The SAMs were supplied to Cubic by Brazil-based Planeta Informática, the largest such deployment of Planeta’s VSAM technology, and the first outside of South America. The Metropolitan Transport Authority, or ATM, in Barcelona is also planning to use similar types of SAMs to launch open-loop payments.
Officials in Vancouver Wednesday played up the Interac launch. In addition to TransLink’s Quinn, Rob Fleming, provincial minister of transportation and infrastructure for British Columbia, also attended the press conference, along with William Keliehor, chief commercial officer for Interac Corp.
Keliehor said two-thirds of British Columbians say they want to use debit cards or card credentials in mobile wallets to pay for fares, citing a survey that Interac itself commissioned. TransLink is the first transit agency in Canada to enable Interac, but others are implementing it, including STL, which serves Montreal’s largest suburb, Laval. Metrolinx in Toronto supports Interac on its airport line.

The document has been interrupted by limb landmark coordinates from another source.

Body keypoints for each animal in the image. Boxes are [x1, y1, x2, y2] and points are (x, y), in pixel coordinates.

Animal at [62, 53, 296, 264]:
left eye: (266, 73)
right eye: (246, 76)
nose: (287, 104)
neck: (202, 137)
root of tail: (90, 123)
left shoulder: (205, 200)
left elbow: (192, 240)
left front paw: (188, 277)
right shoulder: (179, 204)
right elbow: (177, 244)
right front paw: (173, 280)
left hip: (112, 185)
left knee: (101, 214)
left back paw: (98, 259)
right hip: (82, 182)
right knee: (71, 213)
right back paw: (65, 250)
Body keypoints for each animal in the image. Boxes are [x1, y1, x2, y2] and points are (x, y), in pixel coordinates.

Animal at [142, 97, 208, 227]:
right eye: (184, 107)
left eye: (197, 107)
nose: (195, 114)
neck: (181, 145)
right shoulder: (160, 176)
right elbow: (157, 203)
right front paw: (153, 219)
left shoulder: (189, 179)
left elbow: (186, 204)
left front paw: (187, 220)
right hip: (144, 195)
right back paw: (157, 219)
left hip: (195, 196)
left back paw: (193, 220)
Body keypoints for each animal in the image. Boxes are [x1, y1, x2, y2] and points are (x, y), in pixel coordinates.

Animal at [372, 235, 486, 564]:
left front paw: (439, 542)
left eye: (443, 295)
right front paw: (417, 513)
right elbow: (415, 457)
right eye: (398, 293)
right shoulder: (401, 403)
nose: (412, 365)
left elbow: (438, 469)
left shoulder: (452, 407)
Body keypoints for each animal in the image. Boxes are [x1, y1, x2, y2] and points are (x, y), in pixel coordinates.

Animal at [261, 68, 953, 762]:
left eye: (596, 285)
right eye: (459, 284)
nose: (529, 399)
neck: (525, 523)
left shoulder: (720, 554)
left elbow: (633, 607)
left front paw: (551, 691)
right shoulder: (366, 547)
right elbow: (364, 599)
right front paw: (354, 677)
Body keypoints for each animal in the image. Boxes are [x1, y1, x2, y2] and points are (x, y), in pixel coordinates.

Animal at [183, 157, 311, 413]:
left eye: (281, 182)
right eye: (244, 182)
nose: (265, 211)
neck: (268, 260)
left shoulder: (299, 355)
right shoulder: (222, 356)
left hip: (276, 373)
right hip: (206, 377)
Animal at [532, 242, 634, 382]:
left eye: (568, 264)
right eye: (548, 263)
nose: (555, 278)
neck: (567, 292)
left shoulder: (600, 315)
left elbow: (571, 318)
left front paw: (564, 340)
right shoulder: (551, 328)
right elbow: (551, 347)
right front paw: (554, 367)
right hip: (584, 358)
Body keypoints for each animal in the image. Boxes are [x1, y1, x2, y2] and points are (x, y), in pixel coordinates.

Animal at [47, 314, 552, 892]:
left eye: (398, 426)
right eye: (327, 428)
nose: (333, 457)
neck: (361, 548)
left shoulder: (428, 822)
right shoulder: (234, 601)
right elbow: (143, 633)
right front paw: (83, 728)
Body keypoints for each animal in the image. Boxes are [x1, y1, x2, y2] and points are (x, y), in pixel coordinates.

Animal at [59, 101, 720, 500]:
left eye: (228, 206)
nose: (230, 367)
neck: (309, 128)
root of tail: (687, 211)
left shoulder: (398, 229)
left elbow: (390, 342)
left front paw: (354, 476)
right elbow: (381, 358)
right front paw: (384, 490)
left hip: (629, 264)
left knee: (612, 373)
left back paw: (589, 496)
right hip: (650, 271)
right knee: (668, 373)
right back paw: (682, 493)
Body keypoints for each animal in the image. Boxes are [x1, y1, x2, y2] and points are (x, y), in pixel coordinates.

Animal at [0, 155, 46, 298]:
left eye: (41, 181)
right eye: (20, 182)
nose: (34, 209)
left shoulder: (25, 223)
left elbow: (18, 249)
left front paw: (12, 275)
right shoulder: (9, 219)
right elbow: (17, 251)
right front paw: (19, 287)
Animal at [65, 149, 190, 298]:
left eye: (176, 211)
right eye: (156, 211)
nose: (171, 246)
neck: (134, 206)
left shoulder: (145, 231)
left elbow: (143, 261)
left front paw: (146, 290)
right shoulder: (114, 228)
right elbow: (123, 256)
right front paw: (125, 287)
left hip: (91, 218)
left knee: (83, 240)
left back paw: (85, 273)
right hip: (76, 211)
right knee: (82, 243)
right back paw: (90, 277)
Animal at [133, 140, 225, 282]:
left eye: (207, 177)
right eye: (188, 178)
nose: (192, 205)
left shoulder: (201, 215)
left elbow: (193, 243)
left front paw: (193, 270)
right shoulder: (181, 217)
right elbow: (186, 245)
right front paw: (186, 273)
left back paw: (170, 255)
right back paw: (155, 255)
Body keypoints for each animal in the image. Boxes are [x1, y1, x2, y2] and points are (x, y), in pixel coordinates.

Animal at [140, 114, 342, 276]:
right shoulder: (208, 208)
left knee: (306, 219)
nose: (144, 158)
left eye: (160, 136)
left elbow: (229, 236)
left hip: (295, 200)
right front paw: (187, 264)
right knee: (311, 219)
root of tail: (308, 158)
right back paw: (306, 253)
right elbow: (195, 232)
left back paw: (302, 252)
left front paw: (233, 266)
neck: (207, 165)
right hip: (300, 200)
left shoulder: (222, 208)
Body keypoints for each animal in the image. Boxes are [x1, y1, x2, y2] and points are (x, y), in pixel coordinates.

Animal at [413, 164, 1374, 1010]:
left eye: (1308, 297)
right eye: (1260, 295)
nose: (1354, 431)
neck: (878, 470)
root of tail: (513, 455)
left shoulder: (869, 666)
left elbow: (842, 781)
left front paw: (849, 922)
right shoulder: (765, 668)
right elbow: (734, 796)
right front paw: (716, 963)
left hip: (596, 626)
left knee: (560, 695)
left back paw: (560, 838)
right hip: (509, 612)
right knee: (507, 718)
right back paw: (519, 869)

Tapping Compass Still Incentivized
But it remains to be seen how much the addition of the Interac option will increase use of open-loop payments for TransLink.
Open-loop payments accounted for only around 2% of trips for TransLink earlier last year, compared with around 96% of rides paid for with the authority’s closed-loop Compass card. The authority recorded ridership of around 220 million in 2021. Update: The penetration rate of contactless payments remain unchanged at around 2% in the fourth quarter of 2022. End update.
Before accepting Interac, the only types of open-loop cards customers could tap were credit cards. While TransLink can also technically accept Visa- and Mastercard-branded debit cards, these transactions are handled by the schemes like credit cards.
TransLink still does not offer customers using open-loop payments any fare capping or discounts. Customers, in fact, pay the same amount for rides if they tap bank cards as they do when paying with cash. By comparison, riders save around 20% by tapping their Compass cards.
Update: The agency spokesman said TransLink would charge cash fare rates for Interac debit users, the same as it does for customers who tap credit cards to pay. And it has no plans to bring open-loop fares on par with lower rates customers pay with their Compass cards.
“Customers get a discounted rate through stored value on Compass products to encourage routine transit use,” he said. End update.